La Fille du sorbier est une vraie réussite.

Critique et écrivain, lui aussi, Daniel Morvan publie chez Diabase son second roman, La Fille du sorbier.

 

La première phrase impose d’emblée une écriture :

 

« Il y avait eu un grand charroi de dalles funéraires, une course de tombes, on avait déménagé Paul pour enfouir Pierre et dans son chaos le cimetière se rapprochait dangereusement du monde des vivants. »

 

Tout le roman est à l’image de cette ouverture : ciselé avec rigueur et virtuosité par un amoureux des mots, de la musique et de la musique des mots.

 

L’histoire est celle d’une rencontre peu probable (un veuf récent, une fraîche veuve se frôlent au bord des tombes interverties de leurs conjoints), et d’une passion faite de désir, d’attente, de rêveries et de SMS, entre Adèle, écrivain surdoué, imprévisible comme une Slave, infidèle et exclusive, et Robinson, qui faillit être pianiste mais n’est qu’accordeur de pianos de concert.

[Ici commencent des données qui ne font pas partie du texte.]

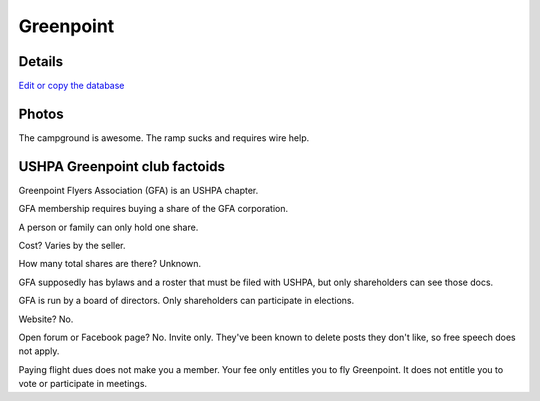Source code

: ************************************************
Greenpoint
************************************************



Details
====================

`Edit or copy the database <https://docs.google.com/spreadsheets/d/13TjBa0W4AJ3GwWZfhOYba3IDddCQI7ox6W3VpFw3wZY/edit?usp=sharing>`_


.. raw:: html

   <!-- Table sorter -->
   <link href="tablesorter/theme.default.css" rel="stylesheet">
   <script src="tablesorter/jquery.tablesorter.min.js"></script>
   <script src="tablesorter/jquery.tablesorter.widgets.min.js"></script>
      <table class="table tablesorter">
         <thead id="table-head"></thead>
         <tbody id="table-body"></tbody>
      </table>
   <!-- Table -->

   <!-- MDB ESSENTIAL -->
   <script type="text/javascript" src="js/mdb.min.js"></script>
   <!-- Google API -->
   <script src="https://apis.google.com/js/api.js"></script>
   <!-- easyData -->
   <script type="text/javascript" src="js/easyData-google-sheets.js"></script>

   <!-- easyData - Creating table -->
   <script>
   {
      {
         const API_KEY = "AIzaSyDhOS3VJZ66Utl0lnHbSK8gH0BXz-wxRoU";
   

         function displayResult2(response) {
         let tableHead = "";
         let tableBody = "";

         response.result.values.forEach((row, index) => {
            if (index === 0) {
               tableHead += "<tr>";
               row.forEach((val) => (tableHead += "<th>" + val + "</th>"));
               tableHead += "</tr>";
            } else {
               tableBody += "<tr>";
               row.forEach((val) => (tableBody += "<td>" + val + "</td>"));
               tableBody += "</tr>";
            }
         });

         document.getElementById("table-head").innerHTML = tableHead;
         document.getElementById("table-body").innerHTML = tableBody;

         $('table').tablesorter({
                  widgets        : ['zebra', 'columns'],
                  usNumberFormat : false,
                  sortReset      : true,
                  sortRestart    : true
         });
         }

         function loadData() {
         // from https://docs.google.com/spreadsheets/d/1O1r8choAQuhgh6FGf203ebjBLAv3VeXi2KZuJlWuQi4/edit?usp=sharing
         const spreadsheetId = "1O1r8choAQuhgh6FGf203ebjBLAv3VeXi2KZuJlWuQi4";
         const range = "!A:M";
         getPublicValues({ spreadsheetId, range }, displayResult2);
         }

         window.addEventListener("load", (e) => {
         initOAuthClient({ apiKey: API_KEY });
         });

         document.addEventListener("gapi-loaded", (e) => {
         loadData();
         });
      }
   }
   </script>



Photos
==========================

The campground is awesome. The ramp sucks and requires wire help. 

.. image:: images/greenpoint1.png


USHPA Greenpoint club factoids
======================================

Greenpoint Flyers Association (GFA) is an USHPA chapter. 

GFA membership requires buying a share of the GFA corporation. 

A person or family can only hold one share. 

Cost? Varies by the seller. 

How many total shares are there? Unknown. 

GFA supposedly has bylaws and a roster that must be filed with USHPA, but only shareholders can see those docs. 

GFA is run by a board of directors. Only shareholders can participate in elections.  

Website? No. 

Open forum or Facebook page? No. Invite only. They've been known to delete posts they don't like, so free speech does not apply. 

Paying flight dues does not make you a member. Your fee only entitles you to fly Greenpoint. It does not entitle you to vote or participate in meetings.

Les figures de Schumann et de Clara, de la poétesse russe Marina Tsvetaieva et de Rilke et Pasternak dessinent dans les volutes du récit des lignes de force obsédantes.

 

 

Ce qui se joue dans ce texte inclassable, c’est la vieille émulation entre écriture et musique : comme Robinson, qui voudrait composer une « tentative d’aggravation dédiée aux infrabasses, une grande rêverie pianistique, un chant inquiet et simple », Daniel Morvan bâtit une vaste fantaisie sur le modèle schumannien, polyphonie sombre et séduisante « à jouer d’un bout à l’autre d’une manière fantasque et passionnée », dans laquelle Adèle est comme le la unique qui hantait la folie de Schumann.

 

 

Se jouant de la chronologie et de la froide logique, glissant le je du narrateur dans des identités multiples, Daniel Morvan se montre « fantasque » mais rigoureux dans son récit caracolant, et « passionné » par le personnage d’Adèle qui est une femme, bien sûr, mais aussi la beauté, la musique, la folie, le charme même.

 

Jusqu’au dénouement teinté d’une ironie mélancolique, le lecteur amoureux lui aussi de cette belle lointaine s’associe aisément aux riches réflexions de l’auteur sur la musique et la passion, à ses paradoxes profonds, à ses évocations de la Vendée, à ses portraits de quatre ravissantes pianistes guère difficiles à reconnaître, à son éloge des poètes, des compositeurs, des filles fleurs et des amoureuses…

 

Très belle surprise de cette « rentrée », La Fille du sorbier est une vraie réussite.